**Aim of the exercise**. In full and exactly, please return the records, but keep out the pictures.

**Extracted records**.

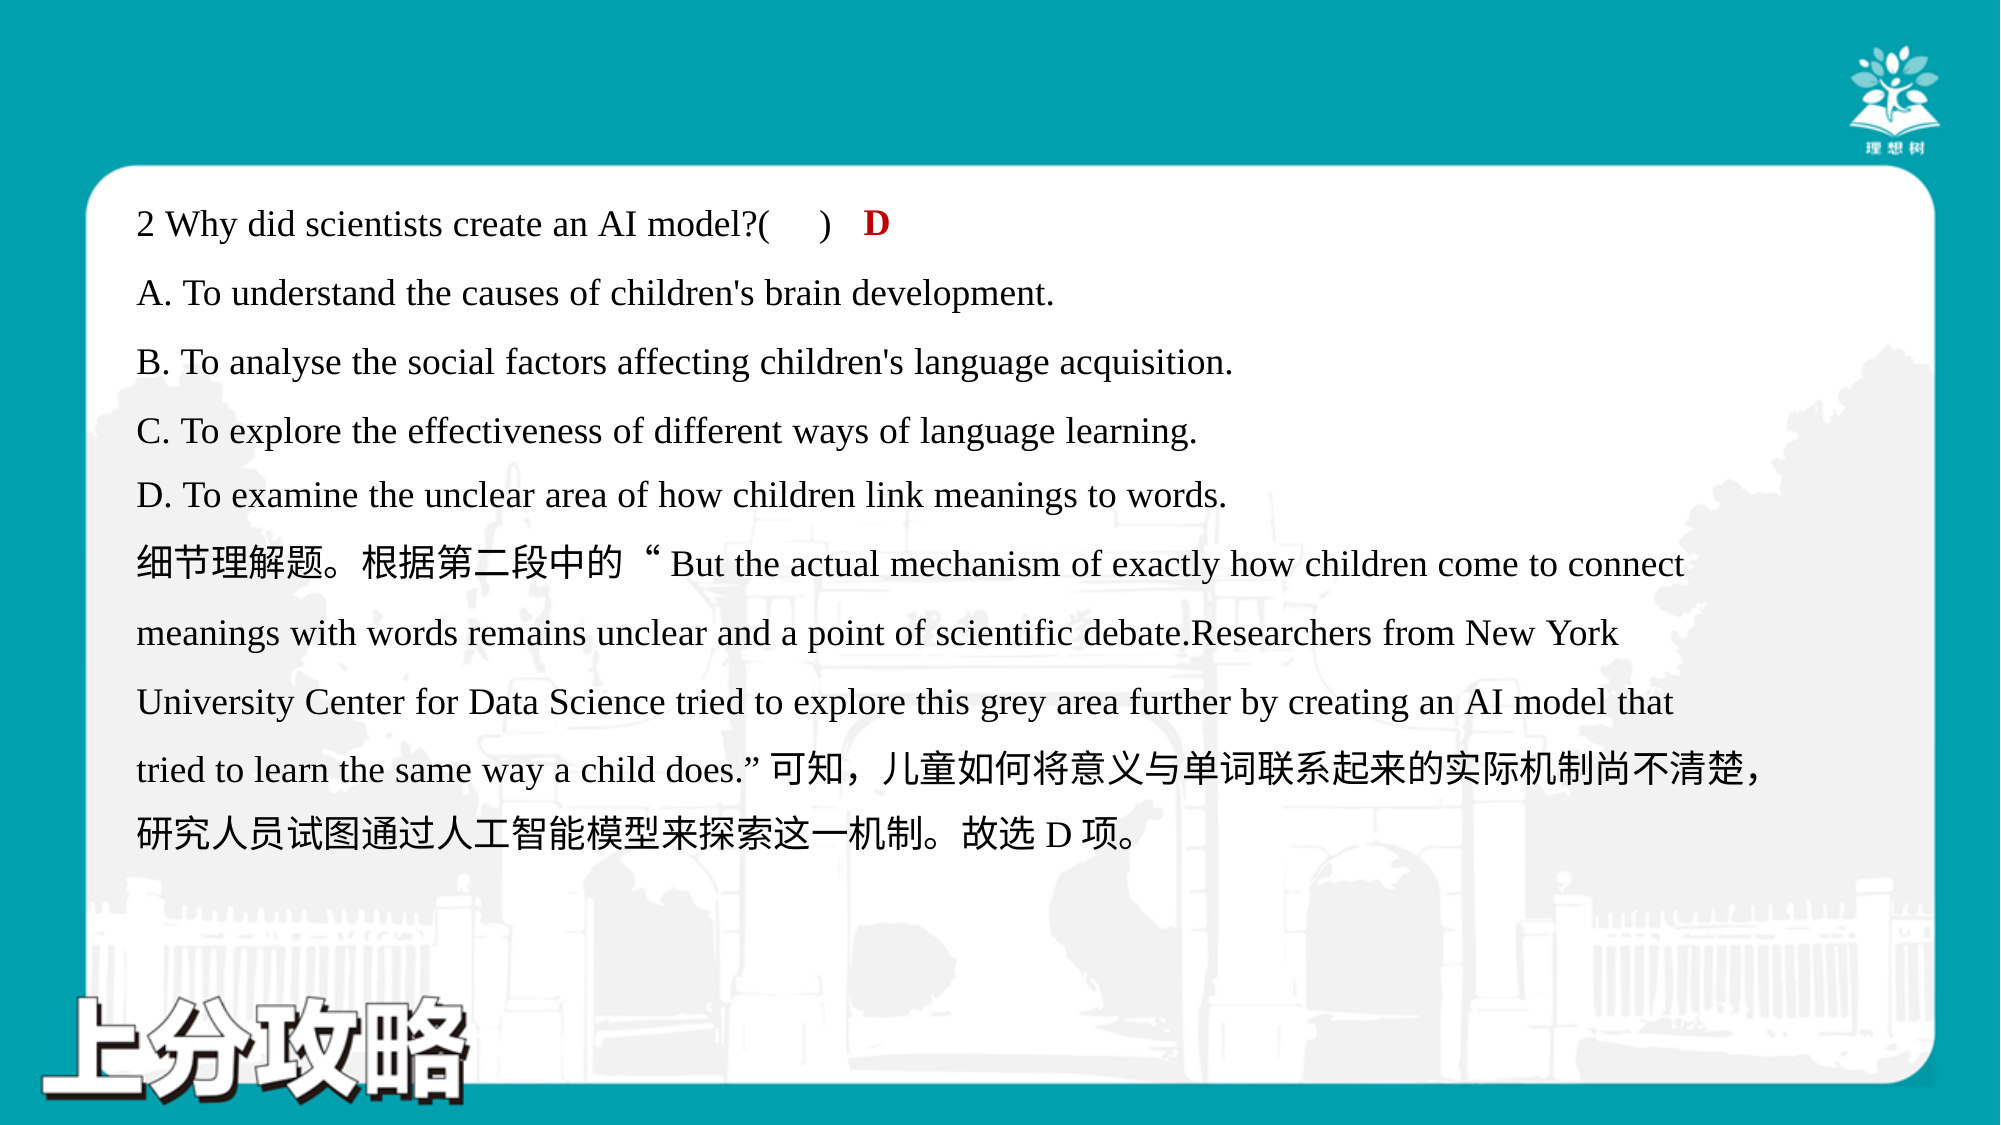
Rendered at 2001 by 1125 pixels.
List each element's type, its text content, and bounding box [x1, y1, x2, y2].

text_box A. To understand the causes of children's brain development. B. To analyse the social factors affecting children's language acquisition. C. To explore the effectiveness of different ways of language learning. D. To examine the unclear area of how children link meanings to words. [136, 244, 1865, 509]
text_box 2 Why did scientists create an AI model?( ) [136, 176, 1865, 237]
picture [0, 0, 2000, 1125]
text_box 细节理解题。根据第二段中的“But the actual mechanism of exactly how children come to connect meanings with words remains unclear and a point of scientific debate.Researchers from New York University Center for Data Science tried to explore this grey area further by creating an AI model that tried to learn the same way a child does.”可知，儿童如何将意义与单词联系起来的实际机制尚不清楚， 研究人员试图通过人工智能模型来探索这一机制。故选D项。 [136, 515, 1865, 849]
text_box D [849, 176, 905, 236]
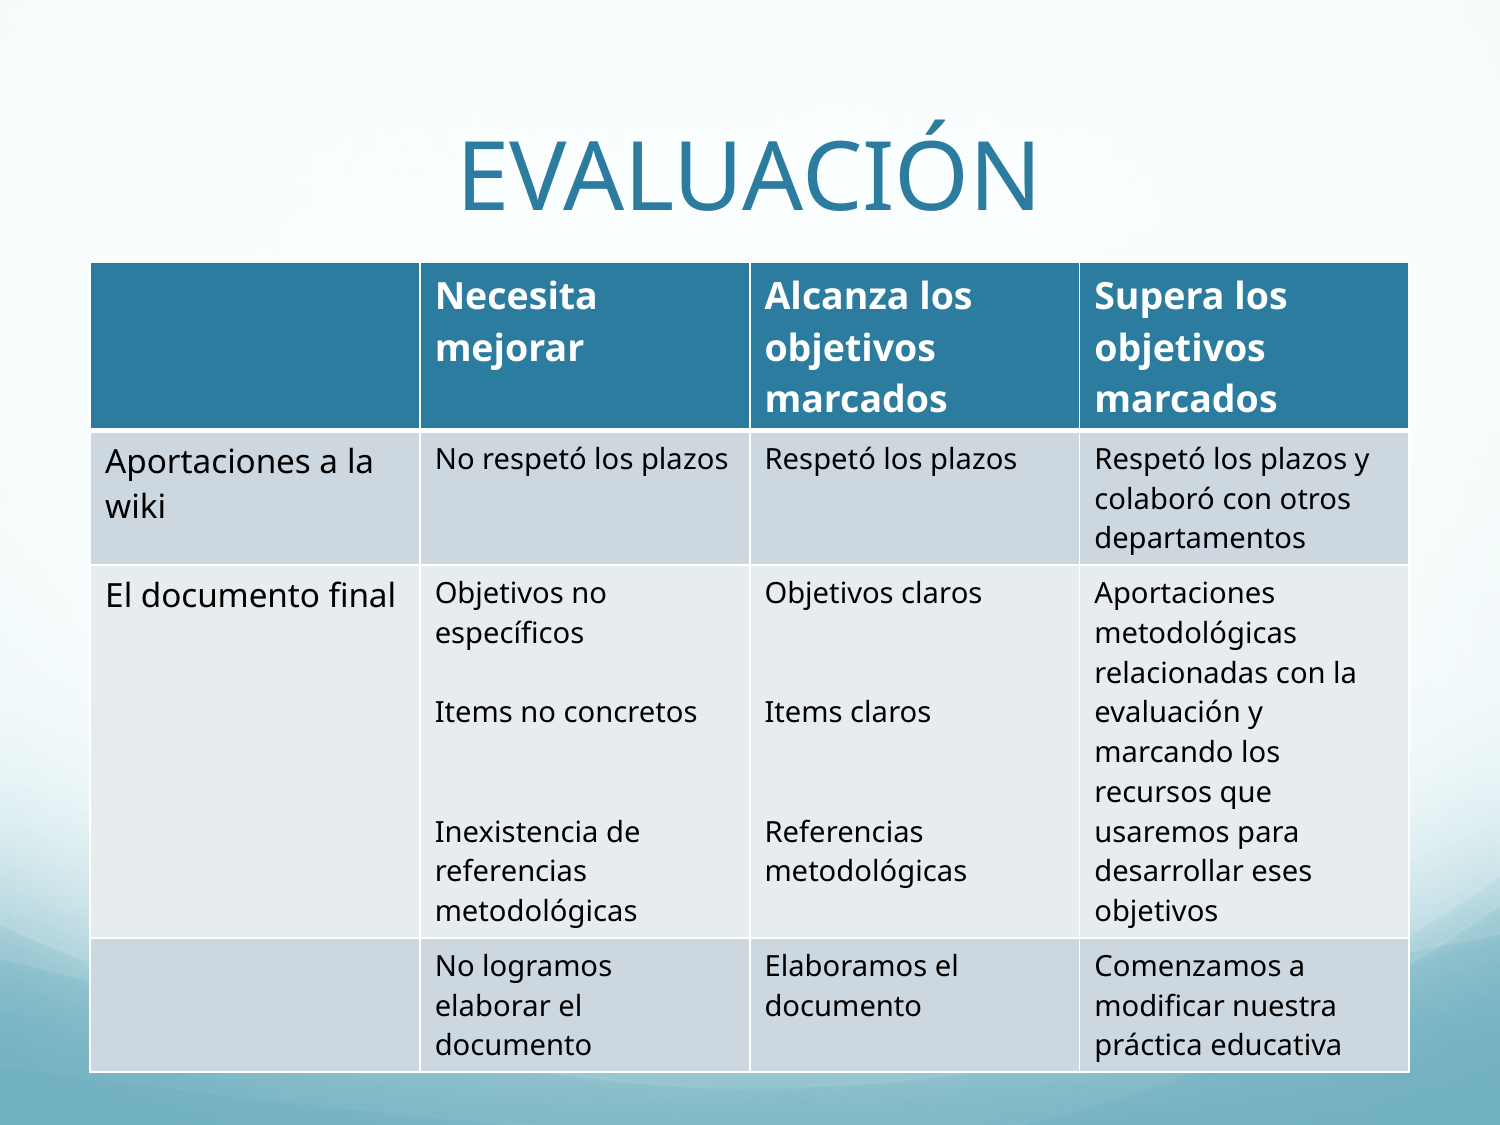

**Answer space**.
Rendered at 2001 by 1125 pixels.
List each element's type, its text content, and bounding box [x1, y1, x2, y2].

text_box A. To understand the causes of children's brain development. B. To analyse the social factors affecting children's language acquisition. C. To explore the effectiveness of different ways of language learning. D. To examine the unclear area of how children link meanings to words. [136, 244, 1865, 509]
text_box 2 Why did scientists create an AI model?( ) [136, 176, 1865, 237]
picture [0, 0, 2000, 1125]
text_box 细节理解题。根据第二段中的“But the actual mechanism of exactly how children come to connect meanings with words remains unclear and a point of scientific debate.Researchers from New York University Center for Data Science tried to explore this grey area further by creating an AI model that tried to learn the same way a child does.”可知，儿童如何将意义与单词联系起来的实际机制尚不清楚， 研究人员试图通过人工智能模型来探索这一机制。故选D项。 [136, 515, 1865, 849]
text_box D [849, 176, 905, 236]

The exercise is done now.